Bishop calls for "Ecological Spirituality" on the Assumption

Carinthian Bishop: Climate change, aggressiveness, wars and inner-church disputes are "challenging signs of our time"

Carinthian Bishop Josef Marketz called for an "ecological spirituality". The offer of faith and the power of prayer as "always effective answers to the challenging signs of our time", he put in the focus of his short speeches at the ship procession on Lake Wörthersee on Monday evening.

As examples of such "signs of the times", the Bishop mentioned "climate change with its catastrophic consequences, the aggressiveness that worries us in communication among people, wars and their consequences that challenge us to solidarity, as well as internal church disputes that weaken and question the mission as Church".

During the 68th ship procession at nighttime, which was also attended by a delegation of the Pontifical Swiss Guard, a statue of the Virgin Mary from the pilgrimage site of Fatima was once again led across Lake Wörthersee. The naval ship "MS Kärnten" and the accompanying ships Loretto and Loreley departed from Klagenfurt, with devotional stops at Krumpendorf, Pörtschach, Velden, Maria Wörth and Klagenfurt again.

In view of the growing scarcity of energy and resources, the Carinthian Bishop called for a rethinking of our way of life in Krumpendorf in the spirit of the "ecological spirituality" demanded by Pope Francis and reminded us of "our great responsibility as a society, but also as a Church". This responsibility also applies to our dealings with one another. Thus, in Pörtschach, Bishop Marketz warned against "new forms of egoism and loss of social sense, which would lead to aggressiveness, insults, verbal abuse up to the destruction of self-esteem and suicide" and called in this context for a "new culture of dialogue in the encounter with God".

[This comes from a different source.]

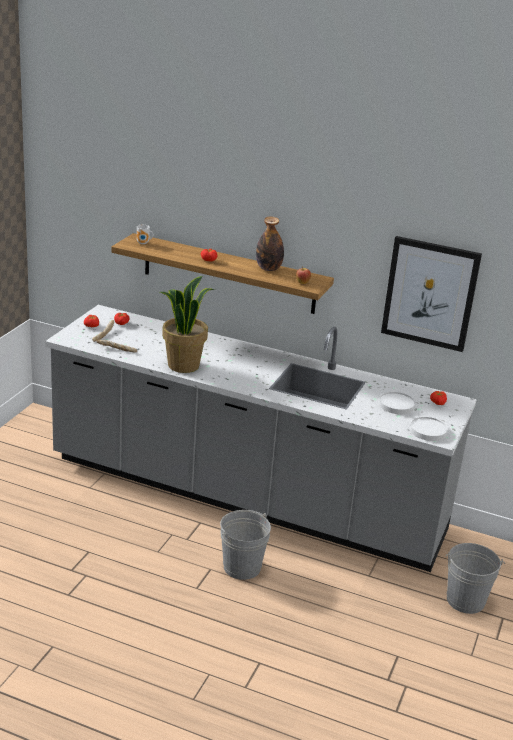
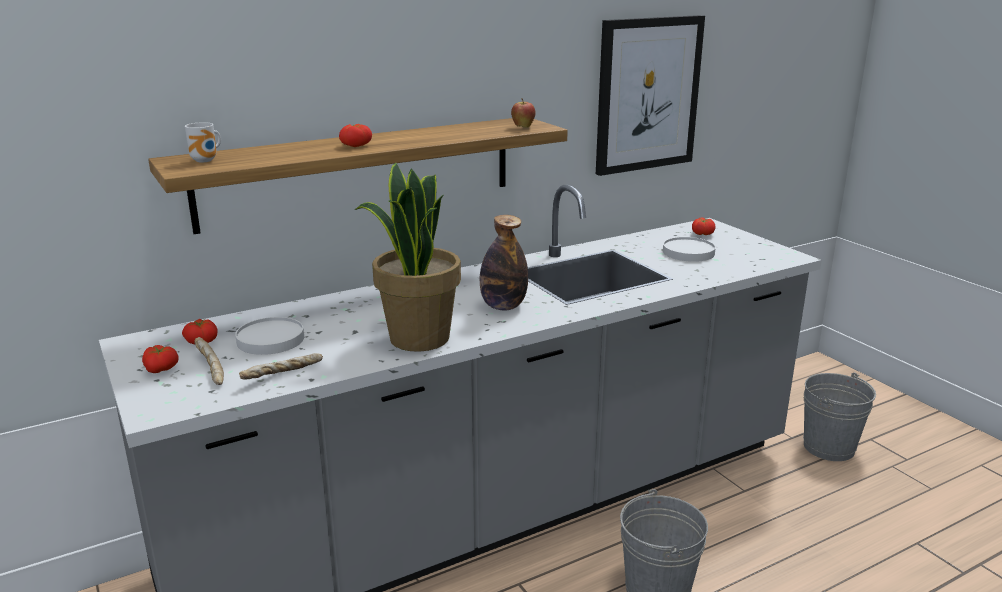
camera: 50 degrees left, 5 degrees down
bottle [256,216,284,271] -> bottle moved to [480,215,528,311]
white plate [410,417,448,441] -> white plate moved to [235,317,304,355]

Especially in times of war and crisis, Bishop Marketz said in Velden, "the great challenge for all involved is to develop a sense of solidarity". The war in Ukraine, he said, was not the only warlike conflict to plunge people in many parts of the world into misery. "It is often also a war of words that damages our societies," he said. Being for one another and solidarity are therefore "indispensable at this time in order not to disfigure or even destroy the humane face of our society". Since a community of solidarity is only as strong as its weakest members, everyone must "pay particular attention to ensuring that the burdens of acts of solidarity are distributed in such a way that they can be shared by all".

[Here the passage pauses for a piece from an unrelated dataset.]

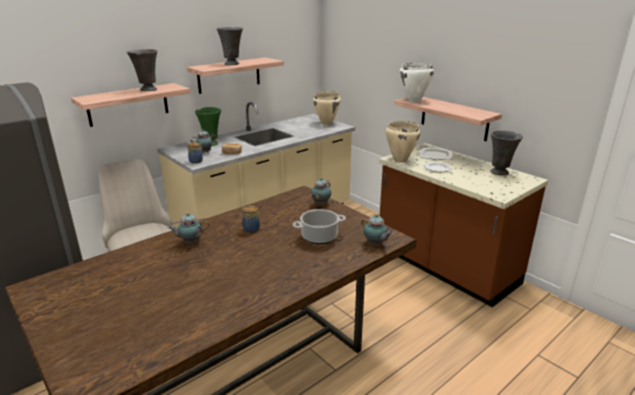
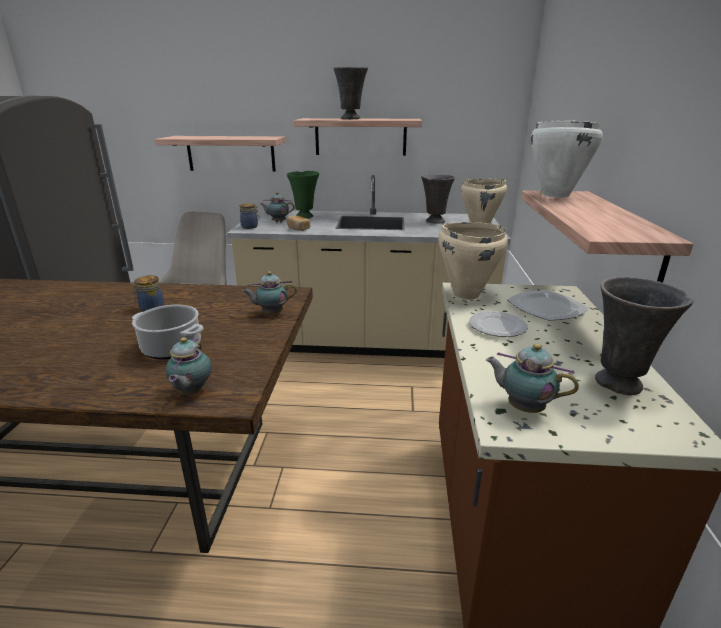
camera: 45 degrees right, 0 degrees up
grey vase [127,49,157,91] -> grey vase moved to [421,174,455,224]
teapot [168,213,209,243] -> teapot moved to [486,344,579,413]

In Maria Wörth, where the ship procession culminated with the renewal of the consecration to the Blessed Mother by Bishop Marketz, the Carinthian Bishop referred to the current challenges of the Church. "The Christian faith is not persecuted or publicly rejected in this country, but it encounters a much greater danger: indifference," Marketz said. In the spirit of the Synodal Process proclaimed worldwide by Pope Francis, the Catholic Church in Carinthia wants to "support and support as many people as possible in their search for faith in a contemporary language" even more in the future. It is a matter of rediscovering faith in Christ "as a path of trust and courage, of love and faithfulness, as a movement in the direction of that future which Christ has opened up and into which he invites us".